### Texto de origen
"""

Ese mundo feliz comenzó a desflecarse, y los más perjudicados fueron los trabajadores industriales tradicionales (acero, automotor, carbón, textiles, etc.) del que terminó siendo el “Cinturón de Óxido”, ciudades industriales del Este y Centro Norte del país. Las clases trabajadoras blancas comenzaron a sentirse amenazadas, pero no llegaron a percibir que era por la política neoliberal de los candidatos que también ellos votaban, sean demócratas o republicanos. La culpa fue inteligentemente dirigida a la industria china o los trabajadores mexicanos, y aquellos se fueron alejando de los demócratas, el partido de los progresistas y las clases medias ascendentes ligadas a servicios devenidos en la expresión sofisticada y moderna del globalismo financiero y las nuevas tecnologías donde Estados Unidos aun detenta la delantera. En las presentes manifestaciones las clases trabajadoras blancas tradicionales, los blue collar, casi no están presentes, pero sí las clases medias blancas de servicios junto a los afroamericanos de distintos segmentos sociales, probablemente muchos de ellos adherentes de Bernie Sanders en las suspendidas internas demócratas. La adhesión a los demócratas de las clases trabajadoras, blancas y negras se mantuvo en la era neoliberal, hasta la elección de Trump en 2016, donde fracciones importantes de trabajadores blancos cambiaron de bando. Los negros que apoyaron a Obama, uno de los suyos, quedaron sin un partido que represente el grueso de sus demandas. Hillary Clinton no lo era, en absoluto.

"""

### Entradas guardadas
"""

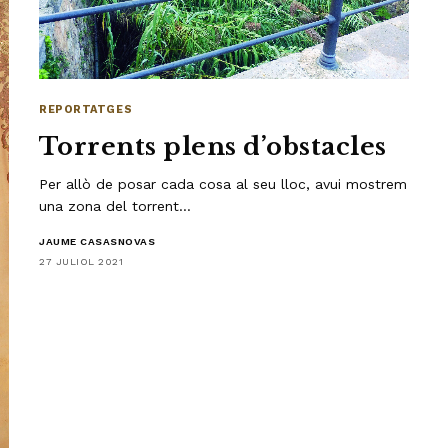
REPORTATGES
Torrents plens d’obstacles
Per allò de posar cada cosa al seu lloc, avui mostrem
una zona del torrent…
JAUME CASASNOVAS
27 JULIOL 2021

"""

### Tareas propuestas
- 1) Según el texto de origen, ¿en qué elección cambiaron de bando fracciones importantes de trabajadores blancos?
- 2) Indique si cada afirmación coincide con el texto de origen y cite las palabras del texto que lo deciden: (a) Las clases trabajadoras blancas tradicionales tienen una presencia destacada en las manifestaciones actuales. (b) La culpa fue dirigida a la industria china o a los trabajadores mexicanos. (c) El "Cinturón de Óxido" está formado por ciudades industriales del Este y Centro Norte del país.

### Soluciones del ejercicio
- 1) En la elección de Trump en 2016.

- 2)
(a) No: «los blue collar, casi no están presentes».
(b) Sí: «La culpa fue inteligentemente dirigida a la industria china o los trabajadores mexicanos».
(c) Sí: «ciudades industriales del Este y Centro Norte del país».